In UK people with B12 deficiency with neuro symptoms, are supposed to get a loading injection every other day for as long as their symptoms improve (which could mean loading injections for weeks, even months or years if improvement continues) then it's an injection every 2 months.

If you only had 6 injections over 2 weeks followed by an injection every 3 months...this is the standard pattern of treatment for those with B12 deficiency without neuro symptoms.

Do you have other neuro symptoms?




Untreated or inadequately treated B12 deficiency may lead to permanent neuro damage including problems with spinal cord.

Some people with B12 deficiency may be at risk of developing SACDSC, sub acute combined degeneration of the spinal cord.

There is an article about SACDSC in library section on PAS website available to members.

This story on Martyn Hooper's blog mentions SACDSC. Martyn Hooper is the chair of PAS.


Pernicious Anaemia Society (PAS)

Some people on forum join the PAS.

They can sometimes intervene on behalf of their members by writing letters. They can pass on useful info about PA.


PAS tel no +44 (0)1656 769 717 answerphone so messages can be left, can take a few days to get a response.

Other B12 info

1) Pinned posts on this forum.

2) BMJ B12 article


3) Book "What You Need to Know About Pernicious Anaemia and Vitamin B12 Deficiency" by Martyn Hooper.

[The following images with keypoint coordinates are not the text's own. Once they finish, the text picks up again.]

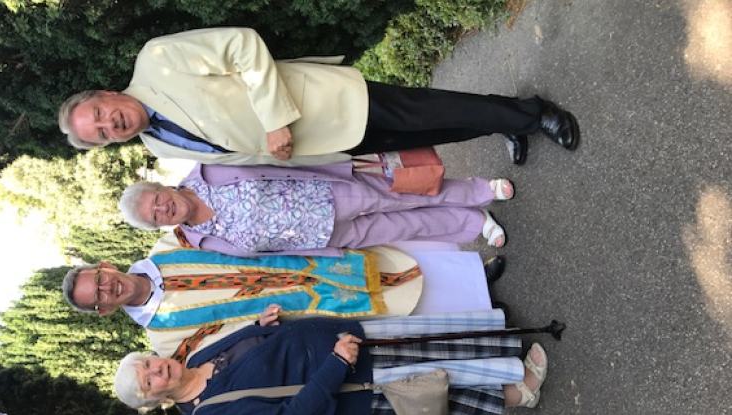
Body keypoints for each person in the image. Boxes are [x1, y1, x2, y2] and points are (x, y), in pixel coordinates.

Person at [58, 27, 579, 167]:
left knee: (433, 110)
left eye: (101, 114)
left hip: (321, 104)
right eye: (101, 134)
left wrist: (273, 119)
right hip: (323, 145)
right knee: (437, 131)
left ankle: (534, 114)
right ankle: (504, 119)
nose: (111, 125)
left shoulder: (156, 61)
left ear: (104, 93)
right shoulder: (159, 149)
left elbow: (241, 44)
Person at [113, 312, 549, 415]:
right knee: (438, 393)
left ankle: (506, 355)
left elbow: (253, 346)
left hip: (346, 344)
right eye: (148, 382)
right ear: (156, 400)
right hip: (351, 388)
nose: (156, 371)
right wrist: (335, 365)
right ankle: (520, 389)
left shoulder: (198, 355)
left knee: (437, 354)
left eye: (147, 364)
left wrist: (260, 325)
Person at [61, 231, 424, 362]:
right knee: (414, 315)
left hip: (307, 258)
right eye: (98, 298)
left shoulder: (172, 243)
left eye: (99, 280)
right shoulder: (165, 340)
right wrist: (257, 328)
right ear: (105, 311)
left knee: (409, 262)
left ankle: (478, 271)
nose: (107, 289)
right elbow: (229, 353)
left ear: (105, 266)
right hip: (308, 313)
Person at [119, 162, 512, 252]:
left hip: (327, 193)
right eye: (155, 217)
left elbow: (265, 161)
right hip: (323, 236)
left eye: (156, 200)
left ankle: (480, 191)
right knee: (407, 228)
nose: (163, 210)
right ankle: (474, 222)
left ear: (161, 186)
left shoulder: (206, 172)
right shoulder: (201, 241)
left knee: (405, 195)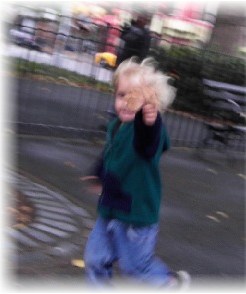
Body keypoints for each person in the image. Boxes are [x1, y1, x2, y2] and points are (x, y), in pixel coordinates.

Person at [81, 57, 190, 289]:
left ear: (152, 103)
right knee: (94, 260)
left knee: (135, 268)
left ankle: (169, 283)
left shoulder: (148, 130)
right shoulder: (116, 125)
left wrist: (149, 121)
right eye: (121, 95)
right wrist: (97, 172)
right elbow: (110, 153)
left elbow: (147, 144)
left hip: (136, 217)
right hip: (109, 210)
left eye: (134, 97)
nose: (125, 102)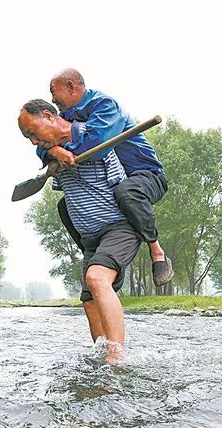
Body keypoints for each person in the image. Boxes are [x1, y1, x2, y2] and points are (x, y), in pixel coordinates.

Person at [18, 99, 141, 364]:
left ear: (49, 116)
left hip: (119, 227)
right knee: (89, 299)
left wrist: (72, 154)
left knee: (97, 279)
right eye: (28, 137)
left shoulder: (96, 138)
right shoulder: (50, 152)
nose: (33, 141)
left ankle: (117, 358)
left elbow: (123, 187)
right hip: (91, 238)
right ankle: (101, 355)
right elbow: (47, 157)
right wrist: (54, 158)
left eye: (32, 133)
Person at [37, 68, 174, 287]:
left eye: (54, 92)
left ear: (71, 87)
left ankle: (157, 252)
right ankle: (98, 256)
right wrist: (54, 151)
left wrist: (62, 150)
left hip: (144, 175)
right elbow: (43, 142)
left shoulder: (104, 105)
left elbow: (97, 145)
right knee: (66, 206)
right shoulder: (66, 116)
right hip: (113, 183)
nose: (52, 99)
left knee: (127, 193)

He has written two other books about PA and B12 deficiency.

I gave a copy of this book to my GPs as it's up to date with current UK b12 guidelines.

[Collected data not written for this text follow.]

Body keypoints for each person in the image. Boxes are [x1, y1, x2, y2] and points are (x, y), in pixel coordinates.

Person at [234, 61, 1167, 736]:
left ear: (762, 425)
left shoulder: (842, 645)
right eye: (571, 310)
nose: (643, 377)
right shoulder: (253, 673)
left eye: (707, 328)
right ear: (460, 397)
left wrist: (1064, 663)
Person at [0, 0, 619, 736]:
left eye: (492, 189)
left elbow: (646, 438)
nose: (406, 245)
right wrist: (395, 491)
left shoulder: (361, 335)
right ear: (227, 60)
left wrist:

4) Book "Could it Be B12" By Sally Pacholok and JJ. Stuart (USA authors)

Detailed book about B12 deficiency with lots of case studies, think it mentions ataxia.

Unhappy with treatment?

Link about writing letters to GP about B12 deficiency.


Point 1 is about undertreatment of neuro symptoms.



HDA patient care trust

UK charity that offers free second opinions on medical diagnoses and treatment.


I am not medically trained, just someone who has struggled to get a diagnosis.

My G.P. doesn't believe in loading doses either. Despite the symptoms and positive tests for P.A., I was given one jab and told to come back in three months. After not feeling any better and begging for the loading doses time after time, I gave up asking and started injecting myself, which was the only way that I was going to get the treatment that I needed.

Why, oh why, won't G.P's follow the guidelines - it would save a lot of grief and suffering, and save the NHS a fortune in the long run! But there again, foresight never was an NHS strong point.

Words fail me - how is a nurse allowed to override the neurologist's important and vital advice on neurological treatment !

BNF guidelines for neurological symptoms are that injections should be given every other day until no further improvement......

Well done though for persisting auntiesally - I really hope you see improvement soon. You may have seen the Dutch research in the pinned posts here, which shows how important it is to have adequate treatment.

I took matters into my own hands - after three months of SI every other day, I am just beginning to see improvements in all symptoms. I try to avoid any stress though as I know it really sets me back.....

I was diagnosed with a B12 deficiency recently and was referred for one injection only. I went backwards and forwards to the doctors for over a week to get it changed to loading doses, (which I had to pay for, by the way). In the end I had to scream that my grandmother had died of complications of B12 deficiency in the 1940s and my mother was hospitalised with it whilst pregnant with me to get them to understand the severity of how bad I felt and they relented, eventually.

It's totally rubbish that we're treated this way. All I'd say is, don't be scared of being bolshy.